C'est le silence d'une femme, et le vacarme de deux hommes. Tout part d'une provocation pure : un mari offre sa femme à un inconnu, comme on tend un cadeau, pour la sortir de sa mélancolie. La première heure est un éblouissement, on rit à en perdre le souffle, puis Bertrand Blier essuie ce sourire d'un revers de main. Son cinéma est absurde, frondeur, allergique à tout système, avec la logique d'un rêve où chaque folie finit par sembler acceptable.
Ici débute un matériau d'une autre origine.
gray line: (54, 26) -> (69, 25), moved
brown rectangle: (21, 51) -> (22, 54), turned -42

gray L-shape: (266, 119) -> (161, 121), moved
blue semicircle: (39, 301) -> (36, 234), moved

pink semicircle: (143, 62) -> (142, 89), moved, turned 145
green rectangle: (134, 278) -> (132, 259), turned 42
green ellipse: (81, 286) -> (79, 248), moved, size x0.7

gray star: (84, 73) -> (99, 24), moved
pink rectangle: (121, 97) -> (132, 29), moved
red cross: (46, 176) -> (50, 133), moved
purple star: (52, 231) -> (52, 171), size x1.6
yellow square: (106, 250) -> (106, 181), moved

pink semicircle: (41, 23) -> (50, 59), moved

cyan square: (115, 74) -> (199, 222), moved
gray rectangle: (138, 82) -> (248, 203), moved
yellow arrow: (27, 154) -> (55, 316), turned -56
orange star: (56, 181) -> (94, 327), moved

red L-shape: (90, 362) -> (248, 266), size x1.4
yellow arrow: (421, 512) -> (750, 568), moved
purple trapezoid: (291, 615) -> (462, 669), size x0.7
Au fond, il filme des hommes qui ne comprennent rien au désir d'une femme, deux types pleins de bonne volonté qui s'épuisent à fabriquer un bonheur qu'elle ne leur réclame pas. Solange circule là-dedans comme un prétexte qu'on se repasse de main en main et c'est précisément ce que le film moque, avant qu'elle ne s'arrache enfin à leur emprise.
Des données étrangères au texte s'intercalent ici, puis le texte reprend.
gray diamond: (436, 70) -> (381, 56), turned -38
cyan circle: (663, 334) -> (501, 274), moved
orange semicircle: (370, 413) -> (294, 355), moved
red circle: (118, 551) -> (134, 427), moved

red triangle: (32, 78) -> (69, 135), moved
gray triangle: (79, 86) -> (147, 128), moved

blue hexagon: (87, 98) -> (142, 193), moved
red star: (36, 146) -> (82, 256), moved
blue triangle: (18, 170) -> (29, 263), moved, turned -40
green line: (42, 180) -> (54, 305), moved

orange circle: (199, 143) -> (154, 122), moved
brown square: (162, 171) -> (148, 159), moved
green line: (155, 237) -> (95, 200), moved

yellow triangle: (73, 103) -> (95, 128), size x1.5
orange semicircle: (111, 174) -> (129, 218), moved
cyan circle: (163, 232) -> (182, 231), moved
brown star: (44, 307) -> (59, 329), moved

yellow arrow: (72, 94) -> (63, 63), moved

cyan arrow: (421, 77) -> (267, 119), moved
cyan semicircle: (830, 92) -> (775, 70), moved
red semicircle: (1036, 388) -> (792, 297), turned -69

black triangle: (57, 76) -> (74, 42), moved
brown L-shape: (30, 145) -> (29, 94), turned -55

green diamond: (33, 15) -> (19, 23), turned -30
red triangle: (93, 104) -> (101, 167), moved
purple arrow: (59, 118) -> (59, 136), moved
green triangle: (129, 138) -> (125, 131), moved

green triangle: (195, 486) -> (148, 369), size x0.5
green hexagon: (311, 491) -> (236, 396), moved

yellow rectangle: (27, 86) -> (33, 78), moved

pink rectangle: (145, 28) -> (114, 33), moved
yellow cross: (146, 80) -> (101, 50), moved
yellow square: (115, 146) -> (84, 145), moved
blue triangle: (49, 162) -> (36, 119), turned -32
Et puis il y a Mozart. Ces deux-là ne jurent que par un seul compositeur, sourds à toute autre musique exactement comme ils sont sourds à ce qu'elle ressent. Le duo Depardieu-Dewaere est le cœur battant de l'histoire. Gérard Depardieu déclame, bourru et frontal mais bouleversant en cocu de bonne foi. Patrick Dewaere apporte le lunaire, la faille, l'émotion qu'on retient. Et c'est lui qui emporte tout, surtout quand il glisse que Mozart est mort à 35 ans, l'âge exact où lui-même s'en est allé... Carole Laure, elle, ne joue pas la dépression, elle la laisse affleurer. Reste le basculement de la seconde partie, cette relation avec un garçon de treize ans qui m'a profondément mis mal à l'aise, des scènes pénibles à regarder, un inconfort moral que Blier impose sans ménagement. Et pourtant quelque chose s'y noue, sans que le trouble se dissipe pour autant. Il faut un enfant, et non ces adultes restés gamins, pour offrir enfin à Solange une présence entière. Elle se libère des hommes quand lui s'arrache au groupe. Blier ne nous épargne pas avec un récit aussi poignant que dérangeant.
Bertrand Blier reste un OVNI : on ne comprend pas tout, on reste gêné, et pourtant quelque chose d'inexplicable opère. On finit bien obligé de saluer ce talent rare à faire du cinéma avec ce qui dérange. Probablement le film le plus culotté jamais couronné par Hollywood.